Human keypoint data
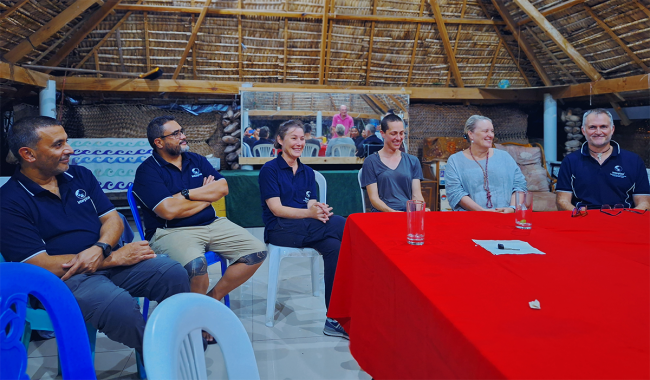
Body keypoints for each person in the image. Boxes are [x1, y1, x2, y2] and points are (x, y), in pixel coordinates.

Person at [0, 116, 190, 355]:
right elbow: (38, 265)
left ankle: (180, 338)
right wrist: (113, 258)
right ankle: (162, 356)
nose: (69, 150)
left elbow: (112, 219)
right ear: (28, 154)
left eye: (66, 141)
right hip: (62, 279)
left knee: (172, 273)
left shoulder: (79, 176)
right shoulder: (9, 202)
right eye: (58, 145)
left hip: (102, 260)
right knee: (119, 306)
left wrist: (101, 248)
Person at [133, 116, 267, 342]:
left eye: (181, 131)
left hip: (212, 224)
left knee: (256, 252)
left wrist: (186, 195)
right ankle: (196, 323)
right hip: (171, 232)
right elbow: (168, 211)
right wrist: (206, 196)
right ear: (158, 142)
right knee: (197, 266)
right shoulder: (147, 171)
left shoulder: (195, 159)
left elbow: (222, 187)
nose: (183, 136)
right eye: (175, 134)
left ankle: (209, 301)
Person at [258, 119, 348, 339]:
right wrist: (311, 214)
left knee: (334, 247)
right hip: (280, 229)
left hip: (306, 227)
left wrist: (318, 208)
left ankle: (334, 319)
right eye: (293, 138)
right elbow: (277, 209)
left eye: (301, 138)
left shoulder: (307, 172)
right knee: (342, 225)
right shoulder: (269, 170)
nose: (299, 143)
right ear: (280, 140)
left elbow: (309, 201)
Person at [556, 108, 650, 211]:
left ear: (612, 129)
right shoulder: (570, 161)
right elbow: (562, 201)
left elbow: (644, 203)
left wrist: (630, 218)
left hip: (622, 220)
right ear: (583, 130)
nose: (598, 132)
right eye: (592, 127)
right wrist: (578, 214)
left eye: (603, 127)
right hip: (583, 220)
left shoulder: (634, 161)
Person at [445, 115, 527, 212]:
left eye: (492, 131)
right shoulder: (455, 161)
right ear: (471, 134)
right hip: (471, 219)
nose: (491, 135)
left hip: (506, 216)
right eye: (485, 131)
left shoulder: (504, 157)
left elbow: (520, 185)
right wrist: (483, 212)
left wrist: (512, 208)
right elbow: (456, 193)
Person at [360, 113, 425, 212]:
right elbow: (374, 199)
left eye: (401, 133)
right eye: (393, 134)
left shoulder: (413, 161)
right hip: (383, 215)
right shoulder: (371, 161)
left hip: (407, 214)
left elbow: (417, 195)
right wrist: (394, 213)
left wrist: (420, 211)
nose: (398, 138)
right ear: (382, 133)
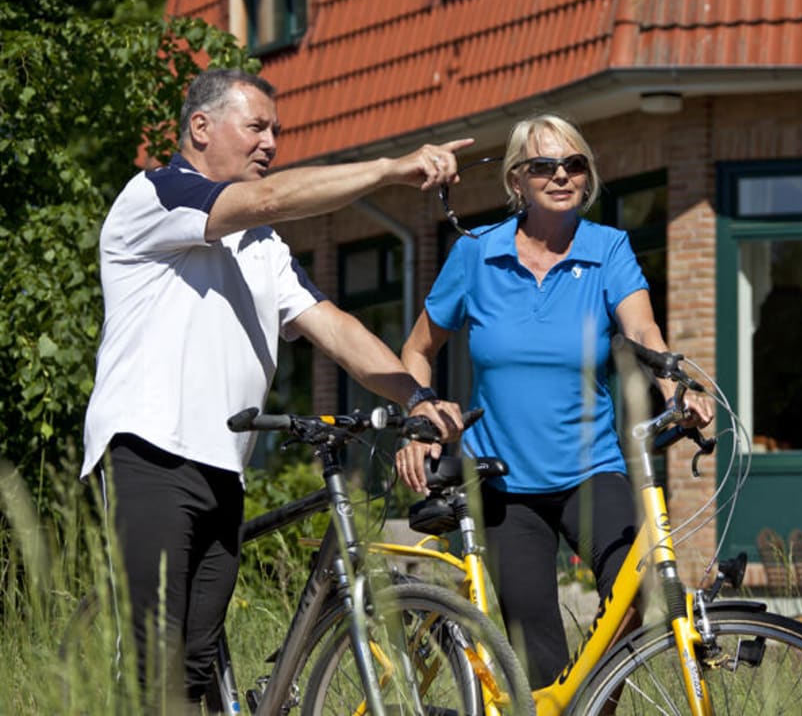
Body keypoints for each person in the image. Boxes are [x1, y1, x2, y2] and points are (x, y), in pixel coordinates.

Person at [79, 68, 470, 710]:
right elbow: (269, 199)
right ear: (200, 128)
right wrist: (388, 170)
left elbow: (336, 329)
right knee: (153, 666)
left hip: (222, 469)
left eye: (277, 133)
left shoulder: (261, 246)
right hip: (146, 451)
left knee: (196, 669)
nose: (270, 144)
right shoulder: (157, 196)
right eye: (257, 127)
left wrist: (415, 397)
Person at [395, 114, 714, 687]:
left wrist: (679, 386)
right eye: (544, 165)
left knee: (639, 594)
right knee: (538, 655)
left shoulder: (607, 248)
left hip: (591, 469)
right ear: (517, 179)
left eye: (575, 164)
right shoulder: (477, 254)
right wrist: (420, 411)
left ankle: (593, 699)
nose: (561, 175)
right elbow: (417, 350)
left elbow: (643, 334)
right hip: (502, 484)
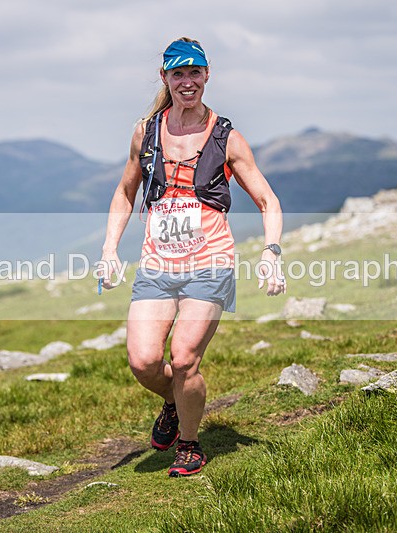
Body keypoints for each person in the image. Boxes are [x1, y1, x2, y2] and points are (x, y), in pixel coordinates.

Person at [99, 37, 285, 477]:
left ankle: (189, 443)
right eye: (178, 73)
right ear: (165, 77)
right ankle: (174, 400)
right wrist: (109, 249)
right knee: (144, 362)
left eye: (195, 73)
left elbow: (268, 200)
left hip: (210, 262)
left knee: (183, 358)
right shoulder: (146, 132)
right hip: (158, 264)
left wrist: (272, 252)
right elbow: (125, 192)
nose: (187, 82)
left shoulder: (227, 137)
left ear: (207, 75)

● WHAT THE TASK ASKS
Scan the records for the word "knee", and copy each line where it is found.

● WRITTEN RESPONSE
left knee: (172, 273)
right knee: (119, 306)
left knee: (256, 252)
right knee: (197, 266)
left knee: (334, 247)
right knee: (342, 225)
right knee: (153, 666)
left knee: (196, 669)
left knee: (639, 594)
right knee: (538, 655)
right knee: (144, 362)
left knee: (183, 358)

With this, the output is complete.